Collin wasn’t bullish on the Ducks this week, but he may have no choice from here on out: They should be laying big chalk against Arizona, Stanford and Cal the next three weeks, leading up to a crucial showdown at UCLA.
4
Penn State
5
5
Iowa
16
6
Texas A&M
6
7
Oklahoma
4
8
Cincinnati
10
9
Clemson
11
OK, so not a huge discrepancy, but I’d be remiss to not highlight the Tigers.
How about this for some punishment: Clemson falls from No. 7 to 9 in McMurphy’s ballot, while the Tigers drop completely out of Wilson’s top 10 from No. 3 to No. 11 — despite winning last week!
Then again, Clemson fans, -28.5 bettors or others clinging to futures suffered more heartache than pleasure this Saturday.
A Georgia Tech team that lost to Northern Illinois — which lost by 53 to Michigan, which isn’t back — walked out of Death Valley with a 14-8 loss. At that point, you may as well register it as a win for the Yellow Jackets.
Quarterback D.J. Uiagalelei seems to be regressing, and the offensive line couldn’t block a row of scarecrows. But similar to Oregon, where’s the loss on this schedule?
- at NC State
- Boston College
- at Syracuse
- at Pitt
- Florida State
- at Louisville
- UConn
- Wake Forest
- at South Carolina
Relegate the Tigers to the Pac-12 if they can’t cover against UConn.
10
Florida
8
11
Ohio State
3
12
Notre Dame
19
13
Arkansas
24
Collin caved and pushed his Razorbacks into the Top 25, but there’s still disagreement – mainly because McMurphy slid them in at No. 13.
The sole purpose of Arkansas’ offense the last few years was to just give us SEC over bettors at least 14 points on the scoreboard — literally, the bare minimum.
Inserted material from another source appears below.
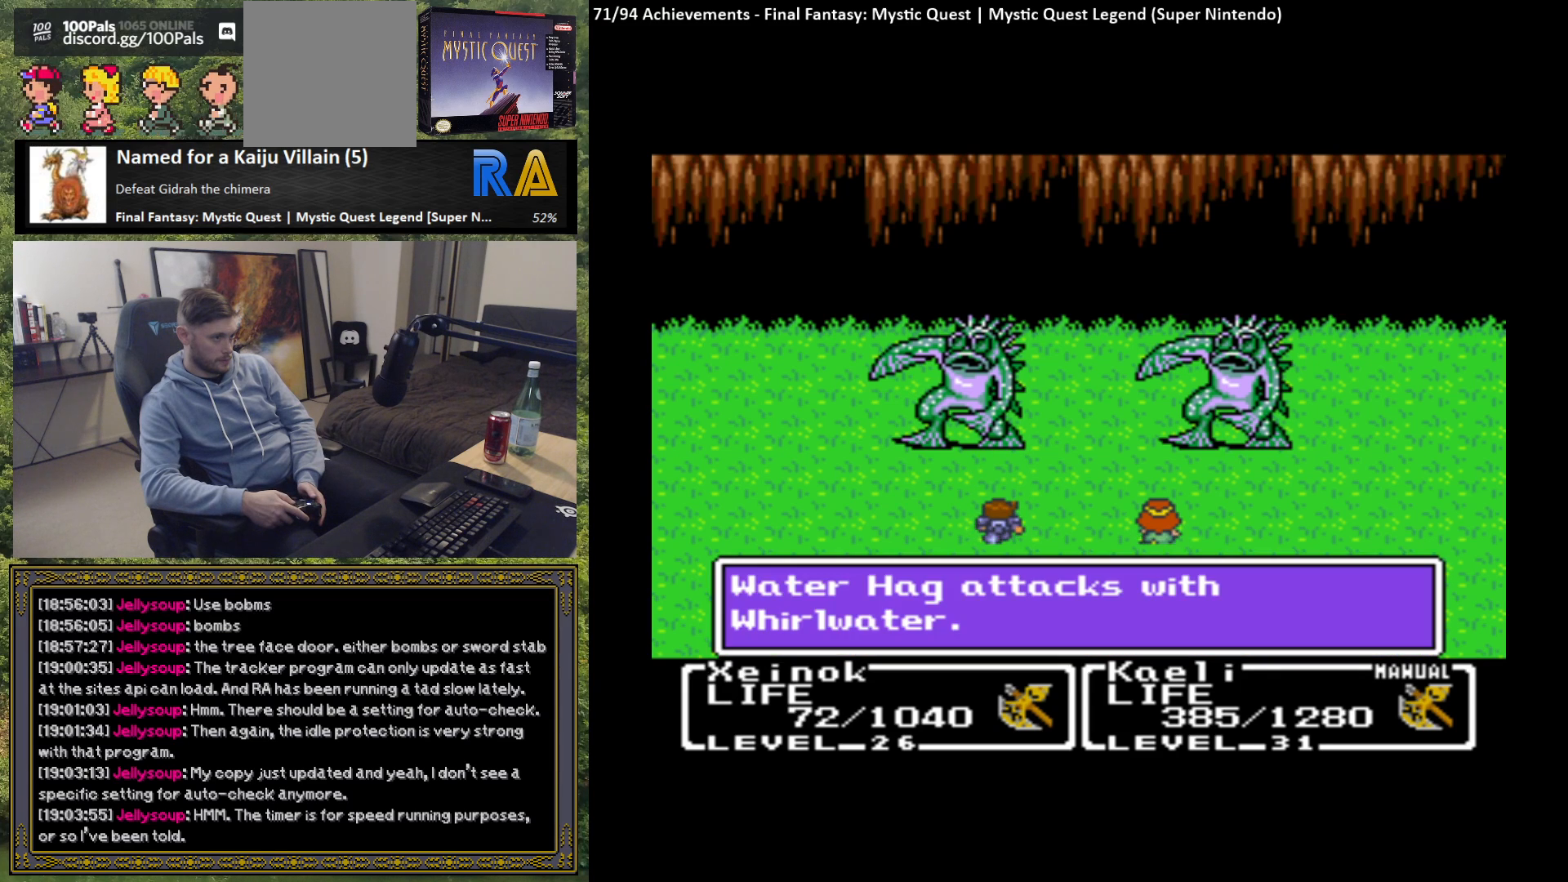
{"buttons": [], "left_stick": "center", "events": [[167, "B", "down"], [283, "B", "up"]]}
Kendal Briles, however, was placed on this planet to cover totals himself. And so help me, if Arkansas isn’t top-10 in big-play rate by season’s end behind the mastermind offensive coordinator, I will consider etching K.J. Jefferson’s Heisman stance onto my rear.
Arkansas is winning, and it’s winning big.
It slow-cooked Rice in the opener despite a slow first half, then welcomed Texas to the SEC by flipping the Horns down. This past week, the Razorbacks took flight and ate up 336 yards through the air against Georgia Southern.
14
BYU
54
15
Ole Miss
13
16
Wisconsin
7
17
Iowa State
12
18
North Carolina
14
19
Michigan
17
20
Liberty
40
21
Michigan State
36
All the 2021 Michigan State team does is score on its first play from scrimmage and beat the ever-living hell out of whoever it’s facing.
The Spartans make a nice little entrance into the Top 25 after beating Miami by 21 and single-handedly assuring Manny Diaz is fired from his post at the end of the season.
Mel Tucker was initially an odd hire from Colorado, but he’s taking advantage of his dream job in East Lansing. Forty-one players on the roster are new, including a slew of transfers who have already propelled the program to 3-0 this fall.
Tucker’s still got a long way to go in getting to the top of the Big Ten, but I’ll watch him ruin parlay legs on a weekly basis; he’s already notched four outright wins as a ‘dog in 10 career games.